What we celebrate tonight is that light triumphed over darkness.
The Gospels record that when Christ died on Calvary darkness covered the earth (Mt 27:45, Mk 15:22, Lk 23:44). We can note that this presence of darkness at His death was symbolic of the triumph of all that causes fear in us.
But the triumph of darkness was only brief.
What was revealed Easter night was the truth that a greater power had been at work throughout, and that the one who allowed Himself to be put to death was indeed, as He had claimed, “the light of the world”(Jn 8:12).

Tonight’s liturgy tells us more than the simple fact that darkness failed to conquer the light.
It tells us, rather, that the brief triumph of darkness over the light was destined to be illusionary, that the light was always going to triumph.

When I blessed the Easter Candle, outside, the prayer declared that Christ, the light, is “the Alpha and the Omega” -Greek words taken from the book of Revelation, words that Jesus says of Himself: “I am the Alpha and the Omega, the beginning and the end”(Rev 21:17-18; 22:13 c.f.1:8).
Those words declaring Him to be “the beginning” should remind us of the words we heard in the Creation account from Genesis, where God’s first creative words were, “Let there be light”(Gen 1:3).
We can also recall words that we didn’t hear tonight, that the book of Revelation declares that at the end of time, when Christ returns in glory, “There will be no more night… for the Lord God will shine on them”(Rev 22:5).
He was light in the beginning, He will be light at the end, and He triumphed over the darkness in His resurrection.
It is no insignificant fact that the Gospels record that it was during the NIGHT that He burst from the tomb.

In our own lives we all have moments, sometimes prolonged periods, when it feels that we are in darkness, when it seems that we cannot see the way, when the fear that comes with darkness overwhelms us.

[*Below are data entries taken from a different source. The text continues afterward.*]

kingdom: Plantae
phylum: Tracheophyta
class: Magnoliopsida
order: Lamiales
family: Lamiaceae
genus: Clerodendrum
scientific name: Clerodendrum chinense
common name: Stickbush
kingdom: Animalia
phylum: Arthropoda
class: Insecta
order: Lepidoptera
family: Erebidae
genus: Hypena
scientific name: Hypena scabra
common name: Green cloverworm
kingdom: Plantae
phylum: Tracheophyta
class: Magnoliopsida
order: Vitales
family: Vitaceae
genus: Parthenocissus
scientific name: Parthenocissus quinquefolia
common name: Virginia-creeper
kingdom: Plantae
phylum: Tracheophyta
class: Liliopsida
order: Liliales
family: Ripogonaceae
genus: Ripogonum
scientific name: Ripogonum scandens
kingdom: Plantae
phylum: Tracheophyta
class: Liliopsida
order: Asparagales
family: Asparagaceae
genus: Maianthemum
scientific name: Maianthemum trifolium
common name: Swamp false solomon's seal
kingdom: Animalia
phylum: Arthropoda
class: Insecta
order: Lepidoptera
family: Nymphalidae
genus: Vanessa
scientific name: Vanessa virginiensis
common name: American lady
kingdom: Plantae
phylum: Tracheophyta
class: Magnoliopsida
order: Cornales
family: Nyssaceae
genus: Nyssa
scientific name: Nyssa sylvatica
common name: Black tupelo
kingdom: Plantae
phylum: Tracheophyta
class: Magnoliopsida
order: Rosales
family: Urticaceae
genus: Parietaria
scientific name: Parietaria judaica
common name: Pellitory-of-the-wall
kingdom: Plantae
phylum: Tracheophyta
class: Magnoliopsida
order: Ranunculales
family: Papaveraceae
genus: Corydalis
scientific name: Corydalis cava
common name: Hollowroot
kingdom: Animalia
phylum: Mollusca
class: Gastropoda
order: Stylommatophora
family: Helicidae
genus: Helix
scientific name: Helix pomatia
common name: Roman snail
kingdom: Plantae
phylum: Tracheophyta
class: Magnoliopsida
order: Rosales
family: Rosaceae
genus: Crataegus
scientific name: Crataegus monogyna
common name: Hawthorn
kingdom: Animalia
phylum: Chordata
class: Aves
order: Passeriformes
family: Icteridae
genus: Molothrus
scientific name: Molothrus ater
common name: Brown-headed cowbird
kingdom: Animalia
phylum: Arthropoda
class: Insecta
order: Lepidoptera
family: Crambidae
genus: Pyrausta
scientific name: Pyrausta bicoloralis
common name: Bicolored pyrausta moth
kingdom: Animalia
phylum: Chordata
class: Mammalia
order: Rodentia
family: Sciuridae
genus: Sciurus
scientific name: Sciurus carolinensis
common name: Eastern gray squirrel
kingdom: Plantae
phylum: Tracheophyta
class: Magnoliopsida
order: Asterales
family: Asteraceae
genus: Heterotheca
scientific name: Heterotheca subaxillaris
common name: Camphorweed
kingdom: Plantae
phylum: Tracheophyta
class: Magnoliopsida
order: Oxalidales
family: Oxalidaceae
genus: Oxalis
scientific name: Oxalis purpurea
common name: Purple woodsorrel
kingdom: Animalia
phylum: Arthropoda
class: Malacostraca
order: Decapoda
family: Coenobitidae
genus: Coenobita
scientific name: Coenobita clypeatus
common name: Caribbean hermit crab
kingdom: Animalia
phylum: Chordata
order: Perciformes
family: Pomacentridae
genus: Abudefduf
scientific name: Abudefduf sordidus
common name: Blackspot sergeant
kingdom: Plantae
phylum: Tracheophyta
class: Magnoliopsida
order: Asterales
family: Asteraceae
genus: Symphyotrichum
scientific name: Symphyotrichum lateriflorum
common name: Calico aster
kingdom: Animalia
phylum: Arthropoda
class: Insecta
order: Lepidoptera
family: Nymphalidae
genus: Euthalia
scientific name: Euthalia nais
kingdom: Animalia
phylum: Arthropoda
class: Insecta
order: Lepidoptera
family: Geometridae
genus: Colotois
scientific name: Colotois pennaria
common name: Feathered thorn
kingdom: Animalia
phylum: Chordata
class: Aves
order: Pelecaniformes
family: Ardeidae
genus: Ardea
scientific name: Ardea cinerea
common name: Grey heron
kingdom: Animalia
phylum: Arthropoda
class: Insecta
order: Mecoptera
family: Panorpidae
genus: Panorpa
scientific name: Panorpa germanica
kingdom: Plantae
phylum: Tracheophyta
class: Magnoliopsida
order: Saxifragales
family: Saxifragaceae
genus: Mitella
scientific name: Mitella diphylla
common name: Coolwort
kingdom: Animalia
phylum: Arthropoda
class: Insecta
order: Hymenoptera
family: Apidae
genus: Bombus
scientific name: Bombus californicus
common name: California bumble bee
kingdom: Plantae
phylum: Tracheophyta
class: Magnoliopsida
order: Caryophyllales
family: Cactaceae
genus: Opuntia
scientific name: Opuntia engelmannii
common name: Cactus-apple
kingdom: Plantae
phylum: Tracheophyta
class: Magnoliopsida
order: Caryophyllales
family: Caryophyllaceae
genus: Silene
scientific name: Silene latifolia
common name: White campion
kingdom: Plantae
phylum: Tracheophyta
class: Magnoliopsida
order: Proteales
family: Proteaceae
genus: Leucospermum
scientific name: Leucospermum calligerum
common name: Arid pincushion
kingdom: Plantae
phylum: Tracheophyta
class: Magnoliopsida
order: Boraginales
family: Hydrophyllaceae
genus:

What we recall tonight is that the light is greater than the darkness.
Whenever we find ourselves in darkness we have reason to be confident in turning to “the light”: He has shown that He is greater than anything we might fear.
His light exposes our problems, rather than letting them be hidden.
His light exposes that the traps the Evil One lays for us are less frightening than the darkness make them seem.
His light enables us to see the way, “the way” that is Himself.
And, His light, as in the natural world, His light gives life to our souls.
As the priest’s words prayed when lighting the paschal candle from the fire, “May the light of Christ rising in glory dispel the darkness of our hearts and minds”.